EXERCISE DETAILS: Render the part of the material below that opens with the line containing "So far best result is in my project files." and closes with the line containing "Grid is outof PLA or PETG" as a numbered list, leaving out blank lines.

------------------------------------------------------------

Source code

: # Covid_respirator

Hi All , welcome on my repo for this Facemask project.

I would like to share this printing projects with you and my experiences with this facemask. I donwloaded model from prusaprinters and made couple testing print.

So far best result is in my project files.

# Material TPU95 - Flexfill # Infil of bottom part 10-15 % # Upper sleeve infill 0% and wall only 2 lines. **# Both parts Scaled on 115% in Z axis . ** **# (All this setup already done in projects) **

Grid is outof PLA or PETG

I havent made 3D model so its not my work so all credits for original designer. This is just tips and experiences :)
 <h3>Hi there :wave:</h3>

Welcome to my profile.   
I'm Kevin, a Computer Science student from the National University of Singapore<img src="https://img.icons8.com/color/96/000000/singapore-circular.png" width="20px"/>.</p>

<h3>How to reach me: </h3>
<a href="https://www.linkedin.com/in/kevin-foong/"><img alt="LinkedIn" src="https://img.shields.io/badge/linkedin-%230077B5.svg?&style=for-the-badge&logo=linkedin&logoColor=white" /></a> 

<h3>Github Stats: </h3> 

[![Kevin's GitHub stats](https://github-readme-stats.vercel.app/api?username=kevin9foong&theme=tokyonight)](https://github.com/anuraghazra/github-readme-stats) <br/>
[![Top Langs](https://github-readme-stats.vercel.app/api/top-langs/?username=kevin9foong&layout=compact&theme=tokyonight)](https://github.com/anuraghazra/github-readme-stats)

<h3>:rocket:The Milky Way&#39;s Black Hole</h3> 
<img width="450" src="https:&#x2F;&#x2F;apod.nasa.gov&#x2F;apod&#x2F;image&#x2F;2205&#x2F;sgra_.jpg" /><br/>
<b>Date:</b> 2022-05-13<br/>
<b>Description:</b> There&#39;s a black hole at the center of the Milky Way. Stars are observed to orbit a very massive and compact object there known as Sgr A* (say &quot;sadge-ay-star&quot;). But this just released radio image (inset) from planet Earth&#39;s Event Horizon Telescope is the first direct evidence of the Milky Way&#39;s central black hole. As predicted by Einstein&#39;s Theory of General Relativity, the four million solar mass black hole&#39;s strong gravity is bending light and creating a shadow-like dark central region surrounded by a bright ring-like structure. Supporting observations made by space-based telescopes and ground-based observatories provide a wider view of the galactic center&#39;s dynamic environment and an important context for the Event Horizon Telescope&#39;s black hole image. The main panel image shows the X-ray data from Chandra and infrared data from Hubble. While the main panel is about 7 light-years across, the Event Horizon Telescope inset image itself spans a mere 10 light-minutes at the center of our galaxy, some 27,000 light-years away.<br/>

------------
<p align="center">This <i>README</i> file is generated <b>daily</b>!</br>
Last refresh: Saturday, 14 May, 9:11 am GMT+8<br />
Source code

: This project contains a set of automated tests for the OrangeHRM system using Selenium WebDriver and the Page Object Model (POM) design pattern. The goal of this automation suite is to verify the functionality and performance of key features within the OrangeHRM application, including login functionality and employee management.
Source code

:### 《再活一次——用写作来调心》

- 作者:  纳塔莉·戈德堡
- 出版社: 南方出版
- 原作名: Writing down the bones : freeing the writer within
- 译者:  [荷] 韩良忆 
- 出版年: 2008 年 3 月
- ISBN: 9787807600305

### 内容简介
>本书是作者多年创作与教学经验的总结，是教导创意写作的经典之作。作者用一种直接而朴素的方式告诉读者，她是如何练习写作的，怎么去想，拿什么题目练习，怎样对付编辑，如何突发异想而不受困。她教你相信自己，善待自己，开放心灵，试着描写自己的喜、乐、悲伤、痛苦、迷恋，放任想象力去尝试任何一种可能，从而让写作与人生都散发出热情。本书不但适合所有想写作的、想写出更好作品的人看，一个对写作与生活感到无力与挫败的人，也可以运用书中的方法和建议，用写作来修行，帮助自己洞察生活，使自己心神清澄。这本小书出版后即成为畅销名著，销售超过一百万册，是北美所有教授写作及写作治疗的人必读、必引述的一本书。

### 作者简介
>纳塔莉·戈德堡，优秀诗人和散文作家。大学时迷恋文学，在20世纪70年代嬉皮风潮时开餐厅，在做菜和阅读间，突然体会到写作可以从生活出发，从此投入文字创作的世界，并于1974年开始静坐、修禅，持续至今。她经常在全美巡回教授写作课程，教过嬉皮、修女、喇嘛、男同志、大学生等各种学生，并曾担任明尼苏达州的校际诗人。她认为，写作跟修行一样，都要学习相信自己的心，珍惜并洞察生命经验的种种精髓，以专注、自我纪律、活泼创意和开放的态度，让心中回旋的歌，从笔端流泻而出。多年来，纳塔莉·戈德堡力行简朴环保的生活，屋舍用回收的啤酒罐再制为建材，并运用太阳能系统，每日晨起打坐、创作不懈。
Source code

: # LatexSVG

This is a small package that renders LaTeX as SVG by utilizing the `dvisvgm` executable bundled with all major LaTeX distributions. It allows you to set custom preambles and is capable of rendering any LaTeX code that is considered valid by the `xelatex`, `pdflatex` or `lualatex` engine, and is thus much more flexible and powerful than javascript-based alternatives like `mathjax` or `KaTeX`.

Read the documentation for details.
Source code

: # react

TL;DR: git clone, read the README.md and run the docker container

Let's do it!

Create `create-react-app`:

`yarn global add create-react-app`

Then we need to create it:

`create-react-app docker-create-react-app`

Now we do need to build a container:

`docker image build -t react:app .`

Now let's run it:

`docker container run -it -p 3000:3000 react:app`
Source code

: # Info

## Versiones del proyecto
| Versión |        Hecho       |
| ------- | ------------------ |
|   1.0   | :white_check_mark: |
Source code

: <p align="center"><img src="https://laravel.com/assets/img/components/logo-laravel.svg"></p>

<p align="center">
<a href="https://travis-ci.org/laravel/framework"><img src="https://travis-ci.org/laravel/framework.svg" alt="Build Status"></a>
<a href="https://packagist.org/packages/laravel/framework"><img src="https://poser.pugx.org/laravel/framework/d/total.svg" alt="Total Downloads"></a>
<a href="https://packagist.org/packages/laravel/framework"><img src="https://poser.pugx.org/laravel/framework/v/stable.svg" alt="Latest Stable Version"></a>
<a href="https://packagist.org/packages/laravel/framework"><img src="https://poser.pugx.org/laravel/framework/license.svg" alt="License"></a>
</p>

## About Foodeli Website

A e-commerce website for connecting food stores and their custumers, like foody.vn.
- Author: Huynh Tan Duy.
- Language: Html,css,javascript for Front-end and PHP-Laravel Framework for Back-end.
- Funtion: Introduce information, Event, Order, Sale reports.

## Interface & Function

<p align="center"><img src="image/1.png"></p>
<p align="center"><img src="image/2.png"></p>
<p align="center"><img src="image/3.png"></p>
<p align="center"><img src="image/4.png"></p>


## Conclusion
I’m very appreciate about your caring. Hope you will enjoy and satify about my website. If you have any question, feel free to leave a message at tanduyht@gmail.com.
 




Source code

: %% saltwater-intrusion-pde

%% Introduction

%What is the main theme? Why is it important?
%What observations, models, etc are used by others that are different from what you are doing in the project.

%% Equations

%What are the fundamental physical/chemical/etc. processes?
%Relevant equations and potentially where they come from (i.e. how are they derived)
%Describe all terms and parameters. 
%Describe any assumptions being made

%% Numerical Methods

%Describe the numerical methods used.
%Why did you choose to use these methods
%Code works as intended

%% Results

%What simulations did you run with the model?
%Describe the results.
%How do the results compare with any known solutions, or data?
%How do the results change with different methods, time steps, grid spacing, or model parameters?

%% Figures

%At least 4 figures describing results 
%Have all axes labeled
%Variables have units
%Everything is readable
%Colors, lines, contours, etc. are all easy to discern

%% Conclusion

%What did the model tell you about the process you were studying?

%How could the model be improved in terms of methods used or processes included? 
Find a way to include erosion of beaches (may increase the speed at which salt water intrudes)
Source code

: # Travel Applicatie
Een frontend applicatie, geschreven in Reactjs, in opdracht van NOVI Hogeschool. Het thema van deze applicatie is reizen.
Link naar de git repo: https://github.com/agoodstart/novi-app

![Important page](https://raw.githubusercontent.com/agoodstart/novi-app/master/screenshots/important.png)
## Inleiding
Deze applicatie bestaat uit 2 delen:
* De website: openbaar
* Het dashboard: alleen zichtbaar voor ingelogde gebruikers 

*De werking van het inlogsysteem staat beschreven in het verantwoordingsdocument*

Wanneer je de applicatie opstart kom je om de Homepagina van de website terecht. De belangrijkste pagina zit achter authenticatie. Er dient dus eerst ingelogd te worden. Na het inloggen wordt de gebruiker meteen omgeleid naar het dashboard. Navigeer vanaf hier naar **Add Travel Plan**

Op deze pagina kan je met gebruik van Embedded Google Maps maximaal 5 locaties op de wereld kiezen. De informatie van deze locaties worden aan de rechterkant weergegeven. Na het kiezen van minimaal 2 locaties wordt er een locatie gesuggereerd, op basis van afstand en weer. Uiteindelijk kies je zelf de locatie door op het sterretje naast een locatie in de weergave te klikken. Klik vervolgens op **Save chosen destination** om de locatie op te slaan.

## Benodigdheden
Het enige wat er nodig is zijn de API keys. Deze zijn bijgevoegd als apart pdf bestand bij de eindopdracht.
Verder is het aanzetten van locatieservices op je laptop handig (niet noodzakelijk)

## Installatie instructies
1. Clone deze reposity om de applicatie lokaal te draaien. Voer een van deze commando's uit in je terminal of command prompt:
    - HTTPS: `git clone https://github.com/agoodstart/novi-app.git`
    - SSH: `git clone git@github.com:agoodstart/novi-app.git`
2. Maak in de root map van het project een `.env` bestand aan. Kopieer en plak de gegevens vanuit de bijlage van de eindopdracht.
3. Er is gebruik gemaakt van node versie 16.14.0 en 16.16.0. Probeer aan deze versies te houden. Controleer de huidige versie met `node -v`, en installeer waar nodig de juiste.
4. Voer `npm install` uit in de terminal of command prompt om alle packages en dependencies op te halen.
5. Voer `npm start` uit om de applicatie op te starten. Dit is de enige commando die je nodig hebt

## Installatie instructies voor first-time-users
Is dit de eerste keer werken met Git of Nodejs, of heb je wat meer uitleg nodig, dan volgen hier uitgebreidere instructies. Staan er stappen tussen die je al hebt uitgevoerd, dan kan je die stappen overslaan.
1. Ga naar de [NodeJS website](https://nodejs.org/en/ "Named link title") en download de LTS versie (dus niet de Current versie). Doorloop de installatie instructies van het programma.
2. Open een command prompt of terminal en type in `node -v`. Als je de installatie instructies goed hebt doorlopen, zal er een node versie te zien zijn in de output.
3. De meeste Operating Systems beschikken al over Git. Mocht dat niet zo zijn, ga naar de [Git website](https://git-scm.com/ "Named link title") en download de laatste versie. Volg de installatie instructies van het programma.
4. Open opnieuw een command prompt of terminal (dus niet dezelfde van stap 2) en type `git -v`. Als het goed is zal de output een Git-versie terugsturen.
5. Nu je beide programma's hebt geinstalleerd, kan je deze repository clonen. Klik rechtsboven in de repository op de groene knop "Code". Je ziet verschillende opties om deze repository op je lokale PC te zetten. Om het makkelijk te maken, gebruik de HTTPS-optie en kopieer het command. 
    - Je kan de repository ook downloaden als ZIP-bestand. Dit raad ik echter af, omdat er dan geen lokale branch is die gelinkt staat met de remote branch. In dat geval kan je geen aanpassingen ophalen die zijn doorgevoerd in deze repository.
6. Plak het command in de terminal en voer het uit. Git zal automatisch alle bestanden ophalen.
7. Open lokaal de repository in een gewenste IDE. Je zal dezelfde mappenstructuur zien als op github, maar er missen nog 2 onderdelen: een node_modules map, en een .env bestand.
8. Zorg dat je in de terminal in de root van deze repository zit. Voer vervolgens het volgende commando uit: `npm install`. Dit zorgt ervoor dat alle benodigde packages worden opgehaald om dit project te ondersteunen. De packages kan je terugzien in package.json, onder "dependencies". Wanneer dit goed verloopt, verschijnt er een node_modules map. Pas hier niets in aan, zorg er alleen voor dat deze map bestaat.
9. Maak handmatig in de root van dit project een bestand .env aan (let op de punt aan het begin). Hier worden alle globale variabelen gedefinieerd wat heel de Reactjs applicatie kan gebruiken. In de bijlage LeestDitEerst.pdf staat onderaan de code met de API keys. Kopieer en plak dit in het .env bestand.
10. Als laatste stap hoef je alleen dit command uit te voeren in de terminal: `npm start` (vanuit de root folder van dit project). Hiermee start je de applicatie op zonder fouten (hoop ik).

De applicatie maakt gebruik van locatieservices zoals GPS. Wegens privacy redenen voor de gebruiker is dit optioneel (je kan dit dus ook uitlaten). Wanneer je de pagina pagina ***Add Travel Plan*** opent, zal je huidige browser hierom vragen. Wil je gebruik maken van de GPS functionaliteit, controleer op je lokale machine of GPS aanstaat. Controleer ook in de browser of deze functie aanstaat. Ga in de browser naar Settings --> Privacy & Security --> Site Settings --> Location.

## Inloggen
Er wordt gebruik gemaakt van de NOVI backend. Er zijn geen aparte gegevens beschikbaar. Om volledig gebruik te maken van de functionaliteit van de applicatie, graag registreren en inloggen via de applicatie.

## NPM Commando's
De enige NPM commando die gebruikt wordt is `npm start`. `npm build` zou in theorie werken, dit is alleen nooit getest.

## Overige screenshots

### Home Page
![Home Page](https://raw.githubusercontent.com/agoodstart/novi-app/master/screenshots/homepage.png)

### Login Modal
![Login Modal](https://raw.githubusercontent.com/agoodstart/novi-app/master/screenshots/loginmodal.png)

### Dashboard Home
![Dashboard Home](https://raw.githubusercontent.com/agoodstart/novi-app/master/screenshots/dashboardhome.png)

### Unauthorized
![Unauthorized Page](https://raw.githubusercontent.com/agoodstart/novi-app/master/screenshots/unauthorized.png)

------------------------------------------------------------

WRITTEN SOLUTION:
1. So far best result is in my project files.
2. # Material TPU95 - Flexfill # Infil of bottom part 10-15 % # Upper sleeve infill 0% and wall only 2 lines. **# Both parts Scaled on 115% in Z axis . ** **# (All this setup already done in projects) **
3. Grid is outof PLA or PETG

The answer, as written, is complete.